Rechtsgrundlage für Datenschutz-Bußgelder

16. Februar 2022

Die Frage, ob Führungskräfte in Unternehmen schuldhaft handeln müssen oder ob ein objektiver Pflichtverstoß für die Verhängung eines Bußgeldes nach der DSGVO gegen das Unternehmen ausreicht, ist im Datenschutzrecht sehr umstritten. Das Kammergericht Berlin (Az. 3 Ws 250/21) hat dem EuGH hierzu Fragen zur Vorabentscheidung vorgelegt.

Rechtsträger- oder Funktionsträgerprinzip?

Stein des Anstoßes ist die Frage, ob §30 Ordnungswidrigkeitengesetz (OWiG) und damit das deutsche Haftungskonzept für Unternehmen (Rechtsträgerprinzip) anwendbar ist. Dem Unternehmen kann ein Bußgeld nur dann auferlegt werden, wenn eine Führungskraft eine (vorsätzliche oder fahrlässige) Tat begangen hat, die dem Unternehmen zurechenbar ist.

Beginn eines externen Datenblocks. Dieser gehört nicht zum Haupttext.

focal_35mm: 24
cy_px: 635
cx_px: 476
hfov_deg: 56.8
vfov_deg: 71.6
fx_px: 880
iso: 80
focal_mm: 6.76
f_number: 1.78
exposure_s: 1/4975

Das LG Berlin vertritt diese Auffassung und hat ein Bußgeldverfahren gegen die Deutsche Wohnen SE eingestellt. Für die Verhängung eines Bußgeldes müsse ein der juristischen Person zurechenbarer Pflichtverstoß vorliegen, der durch die Datenschutz-Aufsichtsbehörde nachgewiesen werden muss. Eben dieser Nachweis sei nicht gelungen, der Bußgeld-Bescheid enthalte keine entsprechenden Angaben.

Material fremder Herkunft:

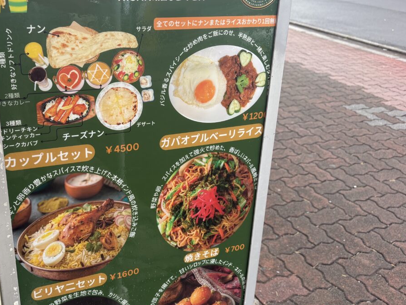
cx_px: 146
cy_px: 157
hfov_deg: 49.5
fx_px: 434
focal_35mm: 37
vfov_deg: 38.7
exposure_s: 1/369
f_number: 1.6
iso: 50
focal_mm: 5.96
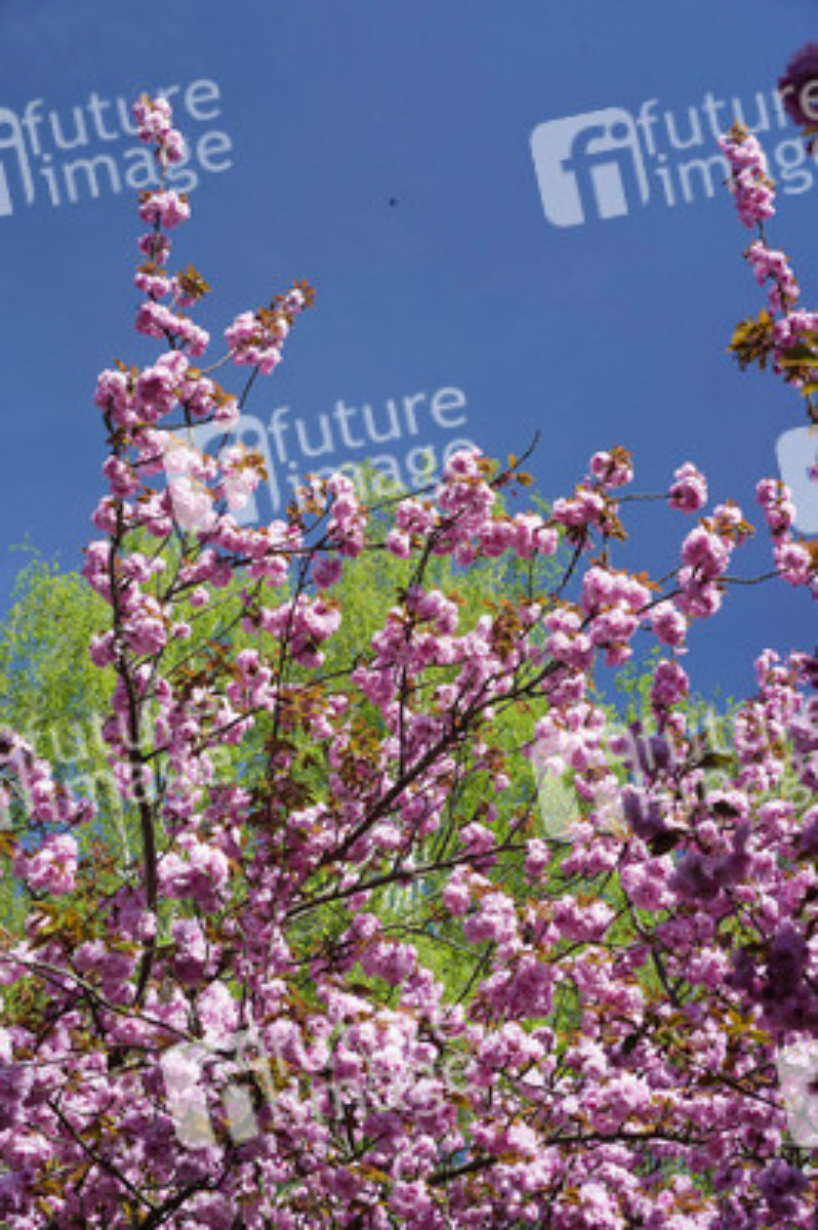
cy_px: 615
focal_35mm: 54
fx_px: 1844
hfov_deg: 25.0
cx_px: 409
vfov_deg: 36.9
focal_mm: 54
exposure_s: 1/320
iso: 320
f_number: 8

Das LG Bonn (Urt. v. 11.11.2020 – 29 OWi 1/20) hält §30 OWiG für nicht anwendbar (Funktionsträgerprinzip). Das hätte zur Folge, dass das sog. supranationale Kartellsanktionsrecht greift. Dann reicht ein objektiver (Datenschutz-)Verstoß eines Unternehmens aus, um es mit einem Bußgeld zu belegen. Eine Anweisung zu oder auch nur Kenntnis der Leitungsorgane des Unternehmens von Datenschutzverstößen sind dann nicht erforderlich. Das datenschutzrechtliche Bußgeld finde seine Rechtsgrundlage vielmehr unmittelbar in Art. 83 DSGVO, so das LG Bonn. Dafür sprechen der Anwendungsvorrang der DSGVO im Allgemeinen sowie der Wirksamkeitsgrundsatz des Europarechts, der ausgehöhlt würde, wenn nationale Haftungsregeln die Sanktionsmöglichkeiten europarechtlicher Vorschriften einschränken würden. Dann wäre nicht mehr europaweit sichergestellt, dass dieselben Bußgeldregelungen gelten, was dem Verordnungscharakter der DSGVO zuwiderliefe.

Der EuGH hat die Chance zur Klarstellung

Somit bestehen Zweifel über die Auslegung des Art. 83 DSGVO und die Zuständigkeit des EuGH ist im Vorabentscheidungsverfahren (Art. 267 AUEV) eröffnet. Das KG erwartet vom EuGH eine Klarstellung, ob die (strengeren) Vorgaben des deutschen Ordnungswidrigkeitenrechts gelten oder ob ein objektiver Pflichtverstoß eines Unternehmens ausreicht, um ein Bußgeld zu verhängen. Das KG selbst scheint übrigens von einer direkten Unternehmenshaftung ohne Anwendung des §30 OWiG auszugehen.